:: Page ::

The answer to your question: “What I am tending to find is that will there be a compulsory loss when u distill unless otherwise we provide better coolant to minimise the vapor loss ?” is NO! and this is explained above.

I hope this rather long response has succeeded in explaining how the distillation column pressure is fixed and controlled as well as to how to reduce and control distillation MeOH losses. I wish you the best of luck.

Art Montemayor
Spring, TX

[Art Montemayor]

Selvan:

A lot of confusion is taking place on this subject due to the terms employed and the basic, pure science that is applied instead of basic, practical engineering. Let me cite some examples, based on what you have stated:

1. You say “what I am worried is the Saturated MeOH that is going at 10 ° C from the secondary condenser”.
My comment is: There is no “saturated” MeOH in the secondary condenser unless it is at an absolute pressure of approximately 55 mmHg – a goodly partial vacuum. Here I am assuming that the system is enclosed –as all distillation systems are. If the system is enclosed, then the vapor above the liquid MeOH is in equilibrium with the parent liquid and its pressure will be the liquid’s vapor pressure, 55 mmHg. This is a scientific fact and well-proven in the actual, industrial distillation process itself. Once this sub-cooled liquid MeOH is introduced into the storage tank(s), it can be also enclosed or vented to the atmosphere. Here, you fail to state how you will store it, so I’m assuming you will have your tanks vented to the atmosphere. This is why, and where, you will experience your vaporization losses. If you maintain your entire system enclosed – including the storage tanks – then your vaporization losses are nil or zero. In this, your instance, where you would be storing 10 oC MeOH, the pressure in the storage tanks would be 55 mmHg. But this is a vacuum, as proven above; so what would have to be done is to introduce a non-condensable gas to lend a positive partial pressure in keeping with Dalton’s Law of partial pressures. In other words, Nitrogen gas would be employed as a blanket gas to keep a positive pressure in the storage tanks (approximately 10 – 25 inches of water column pressure). Conventional cone-roofed storage tanks are incapable of sustaining a reasonable vacuum without collapsing and that is why a positive pressure must be administered. Otherwise, if you are unable to do this with your tanks, then you will have to vent them to the atmosphere – and this is where the losses start to appear! Note that the moment you impose a pressure greater than 55 mmHg on the 10 oC MeOH, it is no longer “saturated”; it is sub-cooled at that point.

:::
:: Extracted information ::

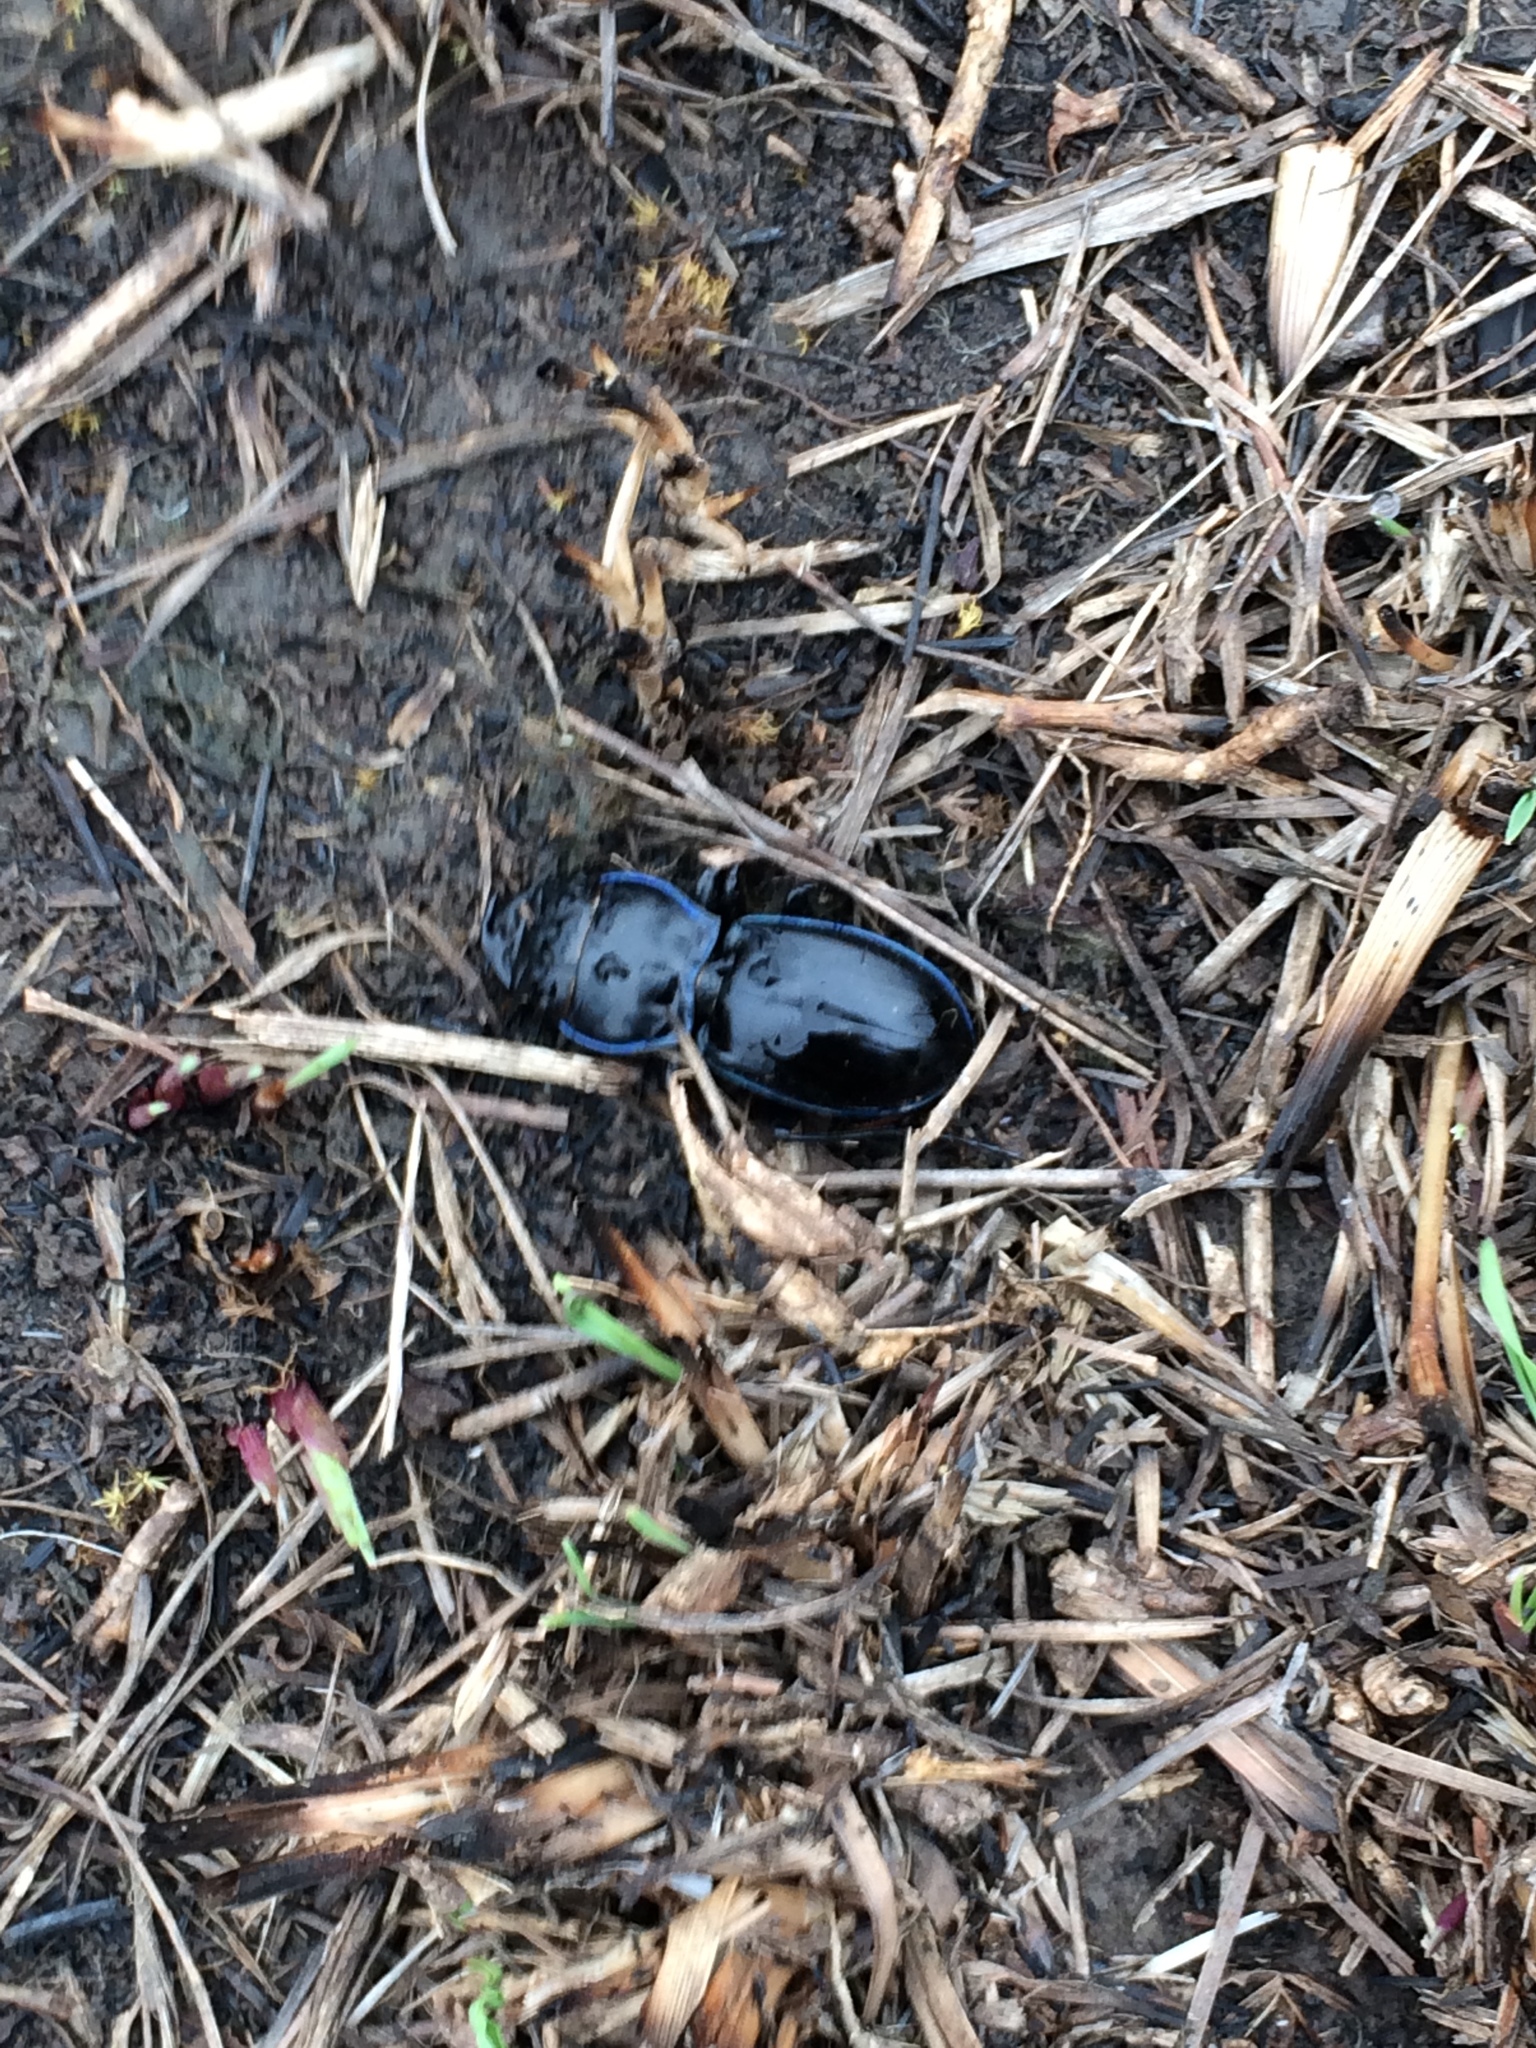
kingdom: Animalia
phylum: Arthropoda
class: Insecta
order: Coleoptera
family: Carabidae
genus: Pasimachus
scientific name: Pasimachus elongatus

:::

■ **Challenges**
a. Could you write out the part of the methanol distillation post between "I hope this" and "best of luck.", inclusive?
b. Can you give the biodiversity rows again word for word, leaving the pictures out?

■ **Exercise answers**
a.
I hope this rather long response has succeeded in explaining how the distillation column pressure is fixed and controlled as well as to how to reduce and control distillation MeOH losses. I wish you the best of luck.

b.
kingdom: Animalia
phylum: Arthropoda
class: Insecta
order: Coleoptera
family: Carabidae
genus: Pasimachus
scientific name: Pasimachus elongatus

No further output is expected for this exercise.